Gerçek nedir?

411 34 13
                                    

Günler Sonra

Izinliydi, 4 gündür ailesiyle duruyordu. Ama bu defa şehirden çıkmamışlardı, hâlâ onun görev yerindelerdi. Nişanlısı şuan onunlaydı,  ne olursa olsun onu seviyordu. Hem o gece ki durumda Ferkan'a suç bulmuyordu, isteyerek yapmadığını iyi biliyordu. Titreyen eliyle gözünün kenarında ki kesiğe dokundu, tam kesik gibi değildi ama niye vardı diye merak ediyordu. En çokta acır mı diye merak ediyordu, Ferkan'sa elini tutup dokunmasını yarıda kesti.

Ferkan : Dokunma!

Manolya : Acıdı mı? Özür dilerim amacım canını yakmak değildi.

Ferkan : Acımıyor ama yinede dokunma!

Manolya : Bu şey neden oldu, onlar mı yaptı?

Ferkan : Acımıyor.

Manolya : Fıstıklı baklavam noldu, buraya tam olarak ne oldu? Niye bu çizik var ki? Amaçları tam olarak neydi?

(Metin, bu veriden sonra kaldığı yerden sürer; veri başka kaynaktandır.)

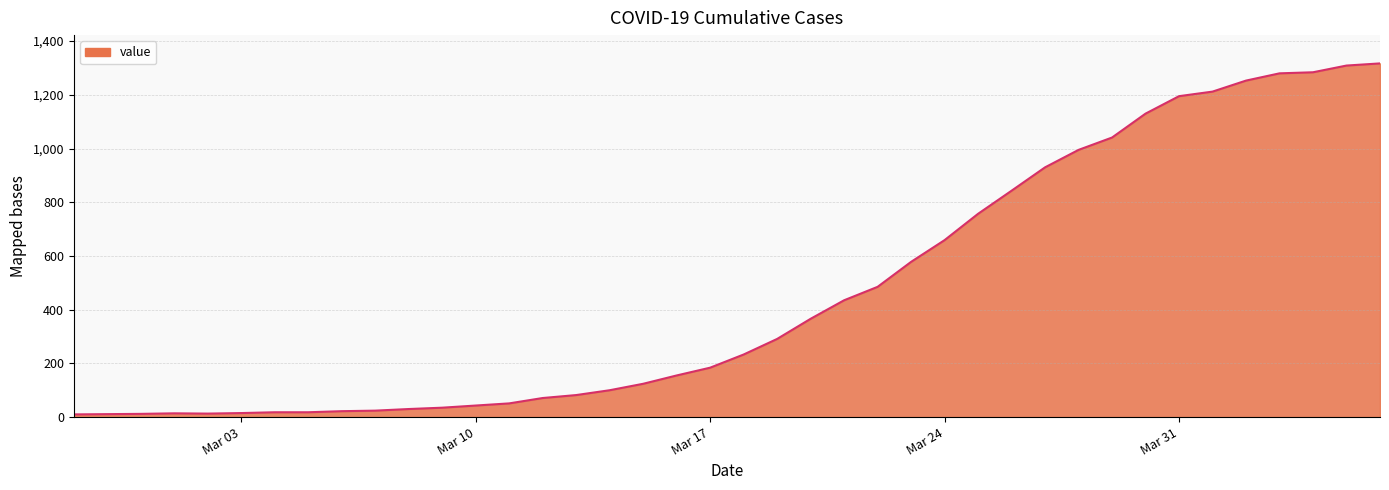

What is the maximum value shown in the chart?

1317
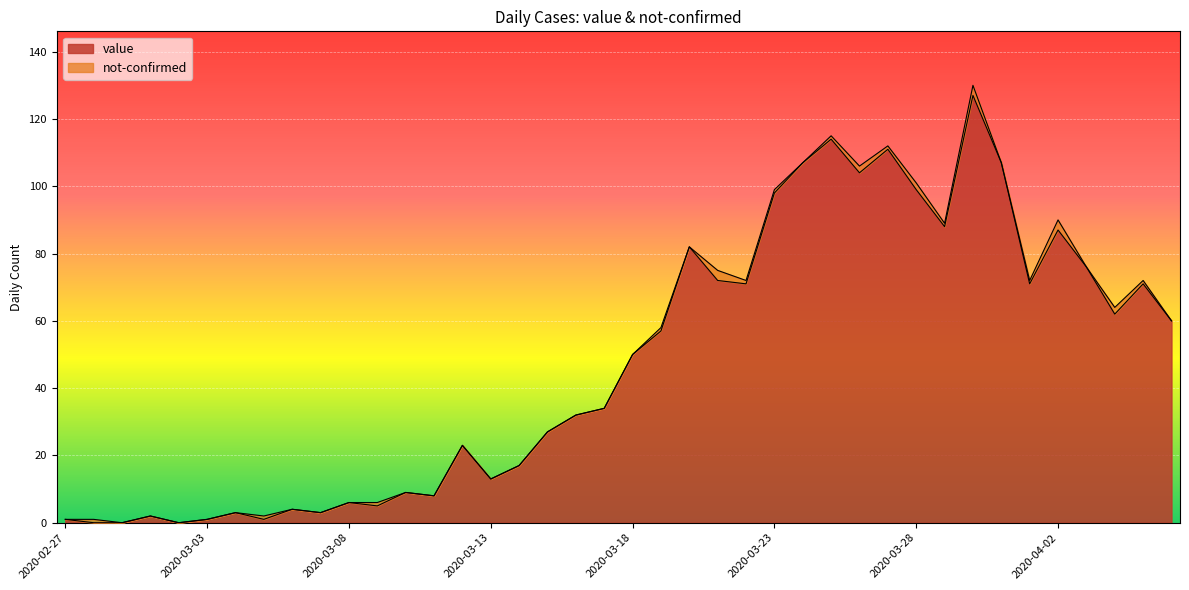

What is the sum of the values at 2020-04-03 and 2020-03-19?

133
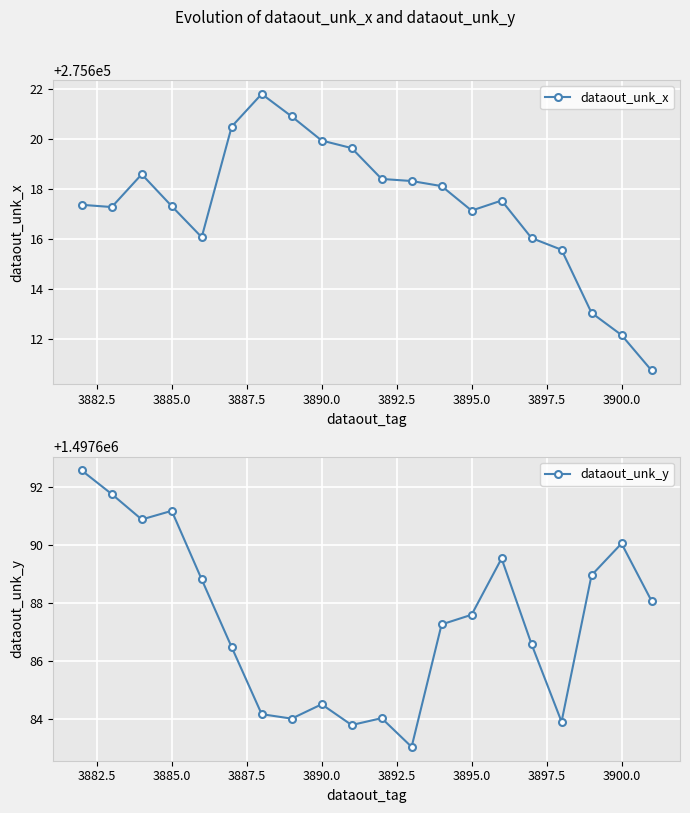

Reading left to right, transcribe all the data shown in this chart.

dataout_unk_x: 275617.4	275617.3	275618.6	275617.3	275616.1	275620.5	275621.8	275620.9	275620.0	275619.6	275618.4	275618.3	275618.1	275617.1	275617.5	275616.0	275615.6	275613.1	275612.2	275610.8
dataout_unk_y: 1497692.6	1497691.8	1497690.9	1497691.2	1497688.8	1497686.5	1497684.2	1497684.0	1497684.5	1497683.8	1497684.0	1497683.0	1497687.3	1497687.6	1497689.5	1497686.6	1497683.9	1497689.0	1497690.1	1497688.1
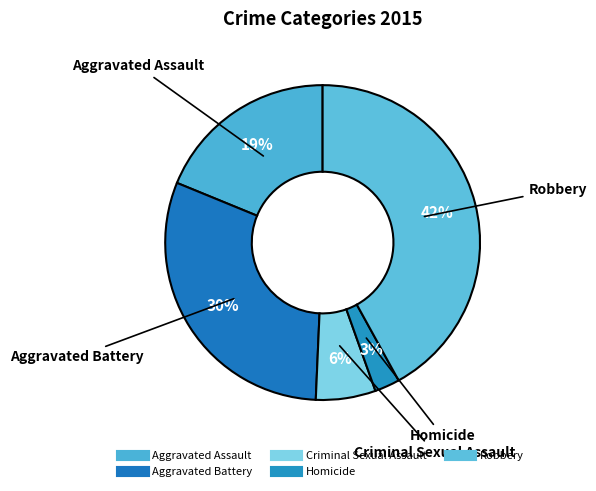

How much of the chart is everything except Aggravated Battery?

69.5%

  Üst üste soru soruyordu, bu kadar sorunun tek bi cevabı vardı ama ne olduğunu Ferkan demiyordu. Manolya kattiyen kötü amaçla sormuyordu sadece herkes gibi oraya ne olduğunu merak ediyordu. Onun bu sorusuyla ortam sessizleşmişti, şuan salondalardı ve herkes yanlarındaydı. Suskunca saatlerdir onları dinliyordular, daha doğrusu ilgi noktaları Ferkan idi. Deliler timi gelen ani görevle gitmek zorunda kalmıştı, uzun süre kalamamışlardı. Şimdiyse konu Ferkan'ın gözünün kenarında ki kesikti, o izin sebebini hepsi merak ediyordu. Ferkan'sa gergince yerinde dikleşerek konuşmuştu.

Ferkan : Boşverin, zaten iyiyim.

Aile bu sözlerini kabul etmiyordu, iyi olmadığı belliydi. Hatta sanki o ânı hatırlar gibi gözlerine ufak bi korku düşmüştü, bunu hepsi görebiliyordu. Zaten duygularını sadece düşmanlarına karşın saklardı. Sevdiklerinden doğru düzgün saklayamazdı, illa açık verirdi. Yine vermişti, demesi lazımdı çünkü ailesi ne olduğunu öğrenmeden yakasını bırakmazdı. Bugün sussa elbet yarına öğrenirlerdi, gerçeği öğrenmeden asla durmazlardı.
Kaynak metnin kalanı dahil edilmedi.